Il y a un moment dans « Crime et Châtiment » où Raskolnikov pense à tuer cette femme et finalement il arrive à un point où il le fait parce qu’il réalise qu’il s’agit d’oser faire quelque chose, d’oser saisir quelque chose. Et donc, c’est transgressif et dangereux, mais il s’agit de saisir quelque chose à ce moment-là. Ce n’est évidemment pas un meurtre, mais symboliquement, ça l’est. C’est finalement ce sentiment de « Tuez vos idoles ».

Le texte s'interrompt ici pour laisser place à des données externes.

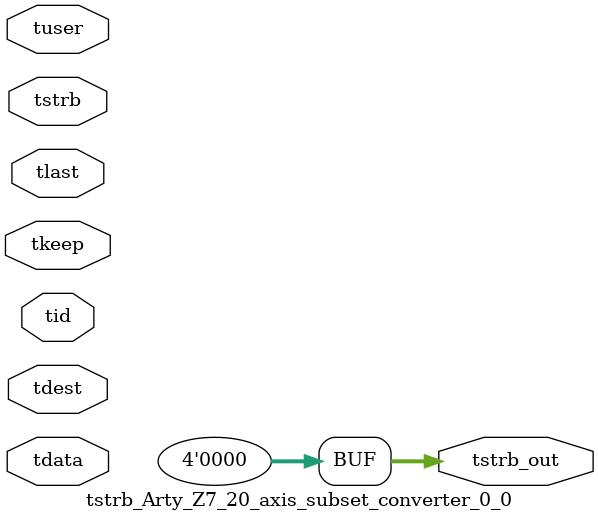
<source format=v>


`timescale 1ps/1ps

module tstrb_Arty_Z7_20_axis_subset_converter_0_0 #
(
parameter C_S_AXIS_TDATA_WIDTH = 32,
parameter C_S_AXIS_TUSER_WIDTH = 0,
parameter C_S_AXIS_TID_WIDTH   = 0,
parameter C_S_AXIS_TDEST_WIDTH = 0,
parameter C_M_AXIS_TDATA_WIDTH = 32
)
(
input  [(C_S_AXIS_TDATA_WIDTH == 0 ? 1 : C_S_AXIS_TDATA_WIDTH)-1:0     ] tdata,
input  [(C_S_AXIS_TUSER_WIDTH == 0 ? 1 : C_S_AXIS_TUSER_WIDTH)-1:0     ] tuser,
input  [(C_S_AXIS_TID_WIDTH   == 0 ? 1 : C_S_AXIS_TID_WIDTH)-1:0       ] tid,
input  [(C_S_AXIS_TDEST_WIDTH == 0 ? 1 : C_S_AXIS_TDEST_WIDTH)-1:0     ] tdest,
input  [(C_S_AXIS_TDATA_WIDTH/8)-1:0 ] tkeep,
input  [(C_S_AXIS_TDATA_WIDTH/8)-1:0 ] tstrb,
input                                                                    tlast,
output [(C_M_AXIS_TDATA_WIDTH/8)-1:0 ] tstrb_out
);

assign tstrb_out = {1'b0};

endmodule


</source>
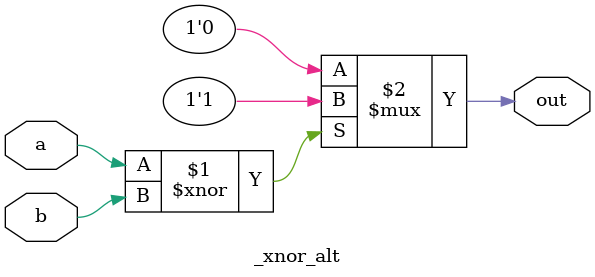
<source format=sv>
/*
Notes from lesson memorize the Xnor and nor table Dweeb 
xnor                        Nor                         Xor
in1     in2     out         in1     in2     out         in1     in2     out
0       0       1           0       0       1           0       0       0
0       1       0           0       1       0           0       1       1
1       0       0           1       0       0           1       0       1
1       1       1           1       1       0           1       1       0


Memorize the operators
https://class.ece.uw.edu/cadta/verilog/operators.html
*/

//Wire: Create a module that behaves like a wire
module _wire( 
            input wire _in,
            output wire _out
            );

        assign _out = _in;
endmodule

//Wire4: create a module with 3 inputs and 4 outputs that behaves like wire and makes the following connections
// a->w     b->x    b->y    c->z
module _wire4( input wire a, b, c, output wire w, x, y, z );
        assign w = a;
        assign x = b;
        assign y = b;
        assign z = c;
endmodule

/*  NotGate: cerate a module that implements a not gate
*/
module _not ( input wire _in, output wire _out );
    assign _out = ~_in;
endmodule
//alt
module _not_alt ( inout wire x );
    assign x = ~x;
endmodule

//And Gate implement an and gate
module _wrong_and ( input wire a, b, output wire out);
    if ( a & b ) begin
        assign out = 1'b1;
    end
    else begin
        assign out = 1'b0;
    end
endmodule
//Using The coditional Operator
module _and ( input wire a, b, output wire out );
    assign out = ( a & b ) ? 1'b1 : 1'b0;
endmodule

//Norgate
// Utilize ~ and or to do the easy work instead of a case switch or multiple ifs 
module _nor ( input wire a, b, output wire out );
    assign out = ~( a | b ) ? 1'b1 : 1'b0;
endmodule


/*  Add to Problem List    */
//XNorGate: Implement an XNor, implement as a not xor gate
module _xnor ( input wire a, b, output wire out);
    //Implemented via an ~ xor gate
    assign out = ~( a ^ b) ? 1'b1 : 1'b0;
endmodule
//alt
module _xnor_alt ( input wire a, b, output wire out );
    assign out = ( a ~^ b ) ? 1'b1 : 1'b0;
endmodule
//Both succeed

</source>
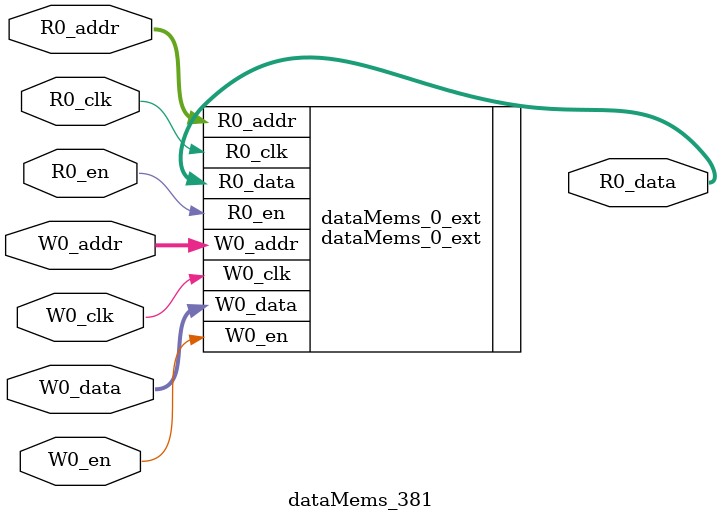
<source format=sv>
`ifndef RANDOMIZE
  `ifdef RANDOMIZE_REG_INIT
    `define RANDOMIZE
  `endif // RANDOMIZE_REG_INIT
`endif // not def RANDOMIZE
`ifndef RANDOMIZE
  `ifdef RANDOMIZE_MEM_INIT
    `define RANDOMIZE
  `endif // RANDOMIZE_MEM_INIT
`endif // not def RANDOMIZE

`ifndef RANDOM
  `define RANDOM $random
`endif // not def RANDOM

// Users can define 'PRINTF_COND' to add an extra gate to prints.
`ifndef PRINTF_COND_
  `ifdef PRINTF_COND
    `define PRINTF_COND_ (`PRINTF_COND)
  `else  // PRINTF_COND
    `define PRINTF_COND_ 1
  `endif // PRINTF_COND
`endif // not def PRINTF_COND_

// Users can define 'ASSERT_VERBOSE_COND' to add an extra gate to assert error printing.
`ifndef ASSERT_VERBOSE_COND_
  `ifdef ASSERT_VERBOSE_COND
    `define ASSERT_VERBOSE_COND_ (`ASSERT_VERBOSE_COND)
  `else  // ASSERT_VERBOSE_COND
    `define ASSERT_VERBOSE_COND_ 1
  `endif // ASSERT_VERBOSE_COND
`endif // not def ASSERT_VERBOSE_COND_

// Users can define 'STOP_COND' to add an extra gate to stop conditions.
`ifndef STOP_COND_
  `ifdef STOP_COND
    `define STOP_COND_ (`STOP_COND)
  `else  // STOP_COND
    `define STOP_COND_ 1
  `endif // STOP_COND
`endif // not def STOP_COND_

// Users can define INIT_RANDOM as general code that gets injected into the
// initializer block for modules with registers.
`ifndef INIT_RANDOM
  `define INIT_RANDOM
`endif // not def INIT_RANDOM

// If using random initialization, you can also define RANDOMIZE_DELAY to
// customize the delay used, otherwise 0.002 is used.
`ifndef RANDOMIZE_DELAY
  `define RANDOMIZE_DELAY 0.002
`endif // not def RANDOMIZE_DELAY

// Define INIT_RANDOM_PROLOG_ for use in our modules below.
`ifndef INIT_RANDOM_PROLOG_
  `ifdef RANDOMIZE
    `ifdef VERILATOR
      `define INIT_RANDOM_PROLOG_ `INIT_RANDOM
    `else  // VERILATOR
      `define INIT_RANDOM_PROLOG_ `INIT_RANDOM #`RANDOMIZE_DELAY begin end
    `endif // VERILATOR
  `else  // RANDOMIZE
    `define INIT_RANDOM_PROLOG_
  `endif // RANDOMIZE
`endif // not def INIT_RANDOM_PROLOG_

// Include register initializers in init blocks unless synthesis is set
`ifndef SYNTHESIS
  `ifndef ENABLE_INITIAL_REG_
    `define ENABLE_INITIAL_REG_
  `endif // not def ENABLE_INITIAL_REG_
`endif // not def SYNTHESIS

// Include rmemory initializers in init blocks unless synthesis is set
`ifndef SYNTHESIS
  `ifndef ENABLE_INITIAL_MEM_
    `define ENABLE_INITIAL_MEM_
  `endif // not def ENABLE_INITIAL_MEM_
`endif // not def SYNTHESIS

module dataMems_381(	// @[generators/ara/src/main/scala/UnsafeAXI4ToTL.scala:365:62]
  input  [4:0]  R0_addr,
  input         R0_en,
  input         R0_clk,
  output [66:0] R0_data,
  input  [4:0]  W0_addr,
  input         W0_en,
  input         W0_clk,
  input  [66:0] W0_data
);

  dataMems_0_ext dataMems_0_ext (	// @[generators/ara/src/main/scala/UnsafeAXI4ToTL.scala:365:62]
    .R0_addr (R0_addr),
    .R0_en   (R0_en),
    .R0_clk  (R0_clk),
    .R0_data (R0_data),
    .W0_addr (W0_addr),
    .W0_en   (W0_en),
    .W0_clk  (W0_clk),
    .W0_data (W0_data)
  );
endmodule


</source>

Je ne pense pas que la caméra soit sur moi à ce moment-là, mais je me souviens avoir regardé dans l’œil de la caméra de télévision qui me filmait. Je m’adressais directement à mon père pendant toute cette scène, mais précisément à ce moment-là, et dans un sens, en enfonçant le couteau. Tout en l’embrassant, parce que c’est un acte de défi et d’impitoyabilité qu’il a essayé d’engendrer en moi toute ma vie. Il y a toujours un sentiment de « Regarde-moi, papa. N’es-tu pas fier de moi ? Est-ce que tu m’aimes maintenant ? » parce que ce genre de violence et d’abus est la façon dont nous nous connectons.
« Succession » est en streaming maintenant sur HBO Max.